QUOTED PASSAGE:
— start —
A nice blog post and I totally agree with you that the most developer guidelines are not worth reading. But I'm afraid, I have to disagree with you in in some points:
First of all, SAP guarantees backwards compability. That means anyone is (technically) allowed to program as in 1995. And even then ABAP wasn't the most progressive language. I've met many developers, doing their best, but are not motivated enough to learn "new" types of programming. "Object oriented programming? That's just a hype that will disappear!" is a quote, I've heard a lot. See https://open.sap.com/courses/wtc1/question/8ec09eb5-4028-4784-afa8-9ec47a0f80a6 - a course on ABAP Unit Tests and the feedback is: "yeah, thanks for the course, but why do you only use eclipse and ABAP OO?"
If even object oriented programming is seen as a "fancy new thing", that "is a hype", the problem is not the developer guideline, but the training. And if there is a lack of training, you simply need ABAP 101 rules.
Neither the language, nor the system forces any developer to stay trained (unlike most of the other programming languages!).
I won't disagree on the fact that some developers just continue doing what they've been doing and have 10 times 1-year experience. But let me ask this: how exactly adding this to internal ABAP guidelines helps? How does this solve the issue?
This kind of reminds me about our local Reddit sub where people regularly go on the rants how other drivers don't turn on their headlights or use high beam and blind everyone. This has been going on for years and solved absolutely nothing.
Technically it doesn't.
But in my filter bubble this is the most efficient/only way, that is broadly accepted, if you want to force a certain type of coding. Untrained people dont want to read multiple documents. The sentence "It's (not) in the developer guidelines!" ends most discussions if something is useful.
You said, that you wanted to add a page of references for SAP / Community - guidelines. In the first glance, I thought that was a good idea. But as I thought closely about my expirience in the last years the number of references grew.
I worked for add-on software providers most of the time. Most of them had to support very old systems (4.6C or 7.00 mostly was the basis). So lets take a fictional addon software and base it on 7.00, and see what happens to the references:
We structure our software as the SAP Guidelines for 7.5X define, so lets set a reference to it.Transactions pointing to classes. Function modules only for dynpro screens and reports are used to provide batch services. But in our document we either have to explain, that some parts of the SAP guidelines are unfulfillable or we set a dozen references to each subside. The same goes for unit tests. They behave slightly different in 7.0 and other classes have to be used. Then we have to get to the "obsolete" parts. Some things, that became obsolete in 7.5 can be substituted within 7.0, other things can't.
I think your idea is a very good one, if the team of devs is well trained, motivated and open to new ideas. But in all other cases I would spend my time to implement some of Ennos points, rather than changing the developer guideline:
New programmers should use the newest available paradigms and constructs. Certainly they should never use obsolete constructs. However, as the Clean Code github says - they may need guidance from older programmers should they encounter them in legacy code.
— end —
REQUEST A: Translate this sentence from the comment on ABAP developer guidelines into Spanish: "Neither the language, nor the system forces any developer to stay trained (unlike most of the other programming languages!)."

(Items listed in a dataset)
— start —
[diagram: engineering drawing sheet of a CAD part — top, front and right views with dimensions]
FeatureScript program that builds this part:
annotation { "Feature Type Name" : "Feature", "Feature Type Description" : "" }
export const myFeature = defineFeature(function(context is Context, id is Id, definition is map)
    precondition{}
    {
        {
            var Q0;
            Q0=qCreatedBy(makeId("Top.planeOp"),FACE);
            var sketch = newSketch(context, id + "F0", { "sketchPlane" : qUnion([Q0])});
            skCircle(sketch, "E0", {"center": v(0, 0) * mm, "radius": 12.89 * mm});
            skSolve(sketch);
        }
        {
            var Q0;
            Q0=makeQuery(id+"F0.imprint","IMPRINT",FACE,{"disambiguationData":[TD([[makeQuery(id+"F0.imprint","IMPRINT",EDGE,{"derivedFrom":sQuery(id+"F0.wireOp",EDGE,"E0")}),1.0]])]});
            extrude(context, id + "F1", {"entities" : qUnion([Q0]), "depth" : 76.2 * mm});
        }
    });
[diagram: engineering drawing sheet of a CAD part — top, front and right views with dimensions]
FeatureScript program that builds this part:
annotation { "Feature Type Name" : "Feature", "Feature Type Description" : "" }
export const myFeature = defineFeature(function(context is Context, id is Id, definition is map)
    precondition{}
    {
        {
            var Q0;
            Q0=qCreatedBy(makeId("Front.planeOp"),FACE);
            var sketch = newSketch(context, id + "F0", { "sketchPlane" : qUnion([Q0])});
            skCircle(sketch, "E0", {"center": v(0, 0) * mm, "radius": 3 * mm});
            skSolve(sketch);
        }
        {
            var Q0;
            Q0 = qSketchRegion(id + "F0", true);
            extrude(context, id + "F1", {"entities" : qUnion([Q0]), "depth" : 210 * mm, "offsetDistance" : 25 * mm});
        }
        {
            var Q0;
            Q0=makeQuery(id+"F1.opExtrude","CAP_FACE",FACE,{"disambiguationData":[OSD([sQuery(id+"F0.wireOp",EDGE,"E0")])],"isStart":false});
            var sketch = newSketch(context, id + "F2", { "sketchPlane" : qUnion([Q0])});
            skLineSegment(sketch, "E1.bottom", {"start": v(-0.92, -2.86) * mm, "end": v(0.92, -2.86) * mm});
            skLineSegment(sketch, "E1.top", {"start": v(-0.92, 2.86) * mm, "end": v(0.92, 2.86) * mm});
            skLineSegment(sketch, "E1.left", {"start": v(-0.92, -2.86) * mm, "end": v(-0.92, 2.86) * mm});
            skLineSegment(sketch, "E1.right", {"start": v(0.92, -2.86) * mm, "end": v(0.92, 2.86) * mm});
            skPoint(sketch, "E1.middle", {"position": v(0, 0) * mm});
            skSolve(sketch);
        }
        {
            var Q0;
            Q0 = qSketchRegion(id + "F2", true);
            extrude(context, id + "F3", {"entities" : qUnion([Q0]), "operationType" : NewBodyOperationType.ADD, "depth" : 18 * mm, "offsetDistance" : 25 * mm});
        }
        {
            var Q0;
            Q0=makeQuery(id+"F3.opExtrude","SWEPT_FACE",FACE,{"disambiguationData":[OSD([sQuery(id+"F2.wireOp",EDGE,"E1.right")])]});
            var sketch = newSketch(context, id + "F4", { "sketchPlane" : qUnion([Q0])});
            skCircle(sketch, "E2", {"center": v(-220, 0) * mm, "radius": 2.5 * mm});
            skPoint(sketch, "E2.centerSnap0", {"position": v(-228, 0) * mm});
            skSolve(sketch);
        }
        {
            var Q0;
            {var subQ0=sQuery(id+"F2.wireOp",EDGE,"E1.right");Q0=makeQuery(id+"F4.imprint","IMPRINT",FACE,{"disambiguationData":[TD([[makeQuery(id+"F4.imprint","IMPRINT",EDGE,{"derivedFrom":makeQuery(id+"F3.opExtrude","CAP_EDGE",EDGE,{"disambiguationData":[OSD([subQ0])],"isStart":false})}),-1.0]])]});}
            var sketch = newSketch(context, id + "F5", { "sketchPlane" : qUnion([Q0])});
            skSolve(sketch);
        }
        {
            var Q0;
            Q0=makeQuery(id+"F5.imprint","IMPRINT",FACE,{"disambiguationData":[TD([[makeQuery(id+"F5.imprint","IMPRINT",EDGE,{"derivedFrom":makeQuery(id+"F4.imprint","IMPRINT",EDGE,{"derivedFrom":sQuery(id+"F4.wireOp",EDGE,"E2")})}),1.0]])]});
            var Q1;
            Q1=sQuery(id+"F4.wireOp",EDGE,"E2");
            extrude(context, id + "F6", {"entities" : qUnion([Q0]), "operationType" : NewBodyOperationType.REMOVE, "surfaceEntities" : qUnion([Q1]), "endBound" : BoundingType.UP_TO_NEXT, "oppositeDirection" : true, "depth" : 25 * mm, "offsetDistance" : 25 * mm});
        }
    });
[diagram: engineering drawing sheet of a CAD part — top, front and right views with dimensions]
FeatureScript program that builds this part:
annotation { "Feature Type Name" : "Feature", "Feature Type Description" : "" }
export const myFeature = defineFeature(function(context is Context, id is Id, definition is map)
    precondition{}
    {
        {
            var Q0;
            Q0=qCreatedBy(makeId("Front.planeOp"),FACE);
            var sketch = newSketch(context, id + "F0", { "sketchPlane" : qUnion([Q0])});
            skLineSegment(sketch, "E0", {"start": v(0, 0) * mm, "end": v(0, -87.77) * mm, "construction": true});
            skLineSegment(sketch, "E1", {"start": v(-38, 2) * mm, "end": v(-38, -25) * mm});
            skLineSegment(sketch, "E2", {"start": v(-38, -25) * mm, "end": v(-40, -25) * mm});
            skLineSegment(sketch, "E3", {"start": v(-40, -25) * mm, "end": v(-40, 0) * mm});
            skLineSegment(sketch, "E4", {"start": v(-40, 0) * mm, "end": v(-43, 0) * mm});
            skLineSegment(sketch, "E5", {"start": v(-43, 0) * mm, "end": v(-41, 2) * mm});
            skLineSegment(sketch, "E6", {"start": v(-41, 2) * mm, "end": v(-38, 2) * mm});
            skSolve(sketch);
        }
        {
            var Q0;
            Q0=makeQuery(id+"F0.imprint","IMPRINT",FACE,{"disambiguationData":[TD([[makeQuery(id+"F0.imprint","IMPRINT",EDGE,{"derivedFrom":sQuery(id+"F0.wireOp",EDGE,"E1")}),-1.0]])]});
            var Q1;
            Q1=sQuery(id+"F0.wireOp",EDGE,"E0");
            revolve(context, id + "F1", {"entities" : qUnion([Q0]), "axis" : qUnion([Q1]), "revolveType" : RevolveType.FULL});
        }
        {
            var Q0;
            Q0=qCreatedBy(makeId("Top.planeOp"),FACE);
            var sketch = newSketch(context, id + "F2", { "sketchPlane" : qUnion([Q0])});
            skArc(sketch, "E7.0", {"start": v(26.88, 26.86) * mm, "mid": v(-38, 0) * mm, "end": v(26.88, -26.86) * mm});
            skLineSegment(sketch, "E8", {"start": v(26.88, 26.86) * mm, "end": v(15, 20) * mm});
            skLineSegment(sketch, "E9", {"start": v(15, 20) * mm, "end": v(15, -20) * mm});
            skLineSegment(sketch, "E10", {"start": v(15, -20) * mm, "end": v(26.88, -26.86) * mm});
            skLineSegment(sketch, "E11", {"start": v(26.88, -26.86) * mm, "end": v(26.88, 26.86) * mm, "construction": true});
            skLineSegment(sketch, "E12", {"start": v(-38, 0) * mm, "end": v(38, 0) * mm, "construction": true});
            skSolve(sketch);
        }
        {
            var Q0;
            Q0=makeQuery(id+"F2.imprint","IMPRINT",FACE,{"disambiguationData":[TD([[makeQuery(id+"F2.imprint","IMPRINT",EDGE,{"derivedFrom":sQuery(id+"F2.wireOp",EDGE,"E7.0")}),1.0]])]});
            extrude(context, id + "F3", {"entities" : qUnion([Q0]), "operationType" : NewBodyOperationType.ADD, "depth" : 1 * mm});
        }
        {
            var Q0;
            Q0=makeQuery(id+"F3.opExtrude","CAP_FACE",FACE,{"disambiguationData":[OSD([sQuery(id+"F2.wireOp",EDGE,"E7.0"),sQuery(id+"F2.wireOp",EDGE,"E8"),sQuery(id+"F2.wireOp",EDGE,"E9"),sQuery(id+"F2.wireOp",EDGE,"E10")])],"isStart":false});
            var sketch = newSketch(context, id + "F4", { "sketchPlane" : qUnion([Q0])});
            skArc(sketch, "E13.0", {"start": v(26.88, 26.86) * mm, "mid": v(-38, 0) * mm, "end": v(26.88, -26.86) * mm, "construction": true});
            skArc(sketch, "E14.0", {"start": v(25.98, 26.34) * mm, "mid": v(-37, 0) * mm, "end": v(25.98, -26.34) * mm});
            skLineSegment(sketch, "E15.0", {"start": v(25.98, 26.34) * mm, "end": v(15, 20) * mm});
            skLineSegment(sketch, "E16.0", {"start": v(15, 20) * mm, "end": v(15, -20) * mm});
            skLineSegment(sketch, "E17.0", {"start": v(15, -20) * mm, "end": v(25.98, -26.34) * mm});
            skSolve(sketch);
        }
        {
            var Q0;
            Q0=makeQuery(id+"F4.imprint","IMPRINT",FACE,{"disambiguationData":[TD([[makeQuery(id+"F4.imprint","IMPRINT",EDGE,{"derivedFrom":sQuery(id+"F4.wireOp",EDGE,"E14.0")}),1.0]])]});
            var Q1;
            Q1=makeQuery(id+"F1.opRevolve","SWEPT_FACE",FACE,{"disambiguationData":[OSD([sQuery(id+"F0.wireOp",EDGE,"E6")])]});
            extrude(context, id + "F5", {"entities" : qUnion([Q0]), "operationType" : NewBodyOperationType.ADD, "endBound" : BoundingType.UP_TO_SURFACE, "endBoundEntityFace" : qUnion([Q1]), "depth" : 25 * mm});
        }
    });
— end —
REQUEST B: State how many lines of the records above contain the string "true", counting only matches with the same case. Reply with the number alone.

COMPLETE ANSWER A: Ni el lenguaje ni el sistema obligan a ningún desarrollador a mantenerse formado (¡a diferencia de la mayoría de los demás lenguajes de programación!).

COMPLETE ANSWER B: 7